DATA SUPPLIED:
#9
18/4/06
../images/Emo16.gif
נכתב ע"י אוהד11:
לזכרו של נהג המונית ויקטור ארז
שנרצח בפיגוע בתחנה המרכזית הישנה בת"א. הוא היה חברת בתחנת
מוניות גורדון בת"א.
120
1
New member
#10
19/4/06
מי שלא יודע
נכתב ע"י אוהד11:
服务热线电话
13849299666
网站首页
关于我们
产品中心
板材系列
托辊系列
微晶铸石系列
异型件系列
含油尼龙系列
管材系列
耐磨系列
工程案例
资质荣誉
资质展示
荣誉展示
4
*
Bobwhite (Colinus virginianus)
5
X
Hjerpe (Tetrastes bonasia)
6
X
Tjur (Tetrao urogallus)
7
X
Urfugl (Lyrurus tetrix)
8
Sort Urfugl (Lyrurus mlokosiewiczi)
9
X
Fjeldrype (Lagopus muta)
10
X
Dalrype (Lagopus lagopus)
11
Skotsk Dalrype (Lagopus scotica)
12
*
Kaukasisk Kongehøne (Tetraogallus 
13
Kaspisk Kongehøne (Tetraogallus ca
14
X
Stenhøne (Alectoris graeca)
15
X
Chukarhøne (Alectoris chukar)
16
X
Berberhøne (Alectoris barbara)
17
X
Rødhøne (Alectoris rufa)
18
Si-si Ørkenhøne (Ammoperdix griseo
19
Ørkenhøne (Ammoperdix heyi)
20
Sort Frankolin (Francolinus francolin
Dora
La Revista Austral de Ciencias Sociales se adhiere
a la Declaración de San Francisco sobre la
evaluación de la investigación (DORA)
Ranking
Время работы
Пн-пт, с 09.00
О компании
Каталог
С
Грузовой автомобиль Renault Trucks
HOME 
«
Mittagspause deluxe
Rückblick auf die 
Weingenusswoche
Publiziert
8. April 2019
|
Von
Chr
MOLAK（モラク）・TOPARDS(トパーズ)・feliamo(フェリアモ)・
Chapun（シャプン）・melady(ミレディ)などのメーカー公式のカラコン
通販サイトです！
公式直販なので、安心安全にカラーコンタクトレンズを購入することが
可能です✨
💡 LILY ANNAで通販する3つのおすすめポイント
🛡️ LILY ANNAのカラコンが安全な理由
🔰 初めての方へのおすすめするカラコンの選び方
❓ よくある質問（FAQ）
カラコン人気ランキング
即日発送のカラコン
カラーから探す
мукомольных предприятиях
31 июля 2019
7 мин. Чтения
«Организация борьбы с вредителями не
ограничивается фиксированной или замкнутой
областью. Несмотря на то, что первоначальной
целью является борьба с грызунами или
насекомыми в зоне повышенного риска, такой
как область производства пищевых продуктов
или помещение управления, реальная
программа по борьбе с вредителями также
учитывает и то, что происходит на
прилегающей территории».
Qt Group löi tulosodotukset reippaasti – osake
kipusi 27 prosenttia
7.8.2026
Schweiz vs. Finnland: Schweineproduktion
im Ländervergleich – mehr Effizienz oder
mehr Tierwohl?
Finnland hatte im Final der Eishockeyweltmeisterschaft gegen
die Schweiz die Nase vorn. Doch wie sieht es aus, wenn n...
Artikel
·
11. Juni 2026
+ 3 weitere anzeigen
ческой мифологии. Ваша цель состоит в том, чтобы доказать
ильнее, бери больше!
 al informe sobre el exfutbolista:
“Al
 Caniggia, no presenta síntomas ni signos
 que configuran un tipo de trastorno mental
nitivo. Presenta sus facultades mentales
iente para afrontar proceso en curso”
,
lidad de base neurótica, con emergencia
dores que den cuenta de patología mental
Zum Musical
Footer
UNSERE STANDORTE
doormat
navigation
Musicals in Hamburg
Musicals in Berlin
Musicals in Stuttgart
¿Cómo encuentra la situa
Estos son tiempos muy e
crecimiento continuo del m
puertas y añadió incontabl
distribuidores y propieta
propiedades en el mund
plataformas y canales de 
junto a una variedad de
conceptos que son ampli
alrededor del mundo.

YOUR ASSIGNMENT:
The lines to copy run from the first line of the entries to the line containing "Rückblick auf die"; copy them exactly and output nothing else.

ANSWER BELOW:
#9
18/4/06
../images/Emo16.gif
נכתב ע"י אוהד11:
לזכרו של נהג המונית ויקטור ארז
שנרצח בפיגוע בתחנה המרכזית הישנה בת"א. הוא היה חברת בתחנת
מוניות גורדון בת"א.
120
1
New member
#10
19/4/06
מי שלא יודע
נכתב ע"י אוהד11:
服务热线电话
13849299666
网站首页
关于我们
产品中心
板材系列
托辊系列
微晶铸石系列
异型件系列
含油尼龙系列
管材系列
耐磨系列
工程案例
资质荣誉
资质展示
荣誉展示
4
*
Bobwhite (Colinus virginianus)
5
X
Hjerpe (Tetrastes bonasia)
6
X
Tjur (Tetrao urogallus)
7
X
Urfugl (Lyrurus tetrix)
8
Sort Urfugl (Lyrurus mlokosiewiczi)
9
X
Fjeldrype (Lagopus muta)
10
X
Dalrype (Lagopus lagopus)
11
Skotsk Dalrype (Lagopus scotica)
12
*
Kaukasisk Kongehøne (Tetraogallus 
13
Kaspisk Kongehøne (Tetraogallus ca
14
X
Stenhøne (Alectoris graeca)
15
X
Chukarhøne (Alectoris chukar)
16
X
Berberhøne (Alectoris barbara)
17
X
Rødhøne (Alectoris rufa)
18
Si-si Ørkenhøne (Ammoperdix griseo
19
Ørkenhøne (Ammoperdix heyi)
20
Sort Frankolin (Francolinus francolin
Dora
La Revista Austral de Ciencias Sociales se adhiere
a la Declaración de San Francisco sobre la
evaluación de la investigación (DORA)
Ranking
Время работы
Пн-пт, с 09.00
О компании
Каталог
С
Грузовой автомобиль Renault Trucks
HOME 
«
Mittagspause deluxe
Rückblick auf die 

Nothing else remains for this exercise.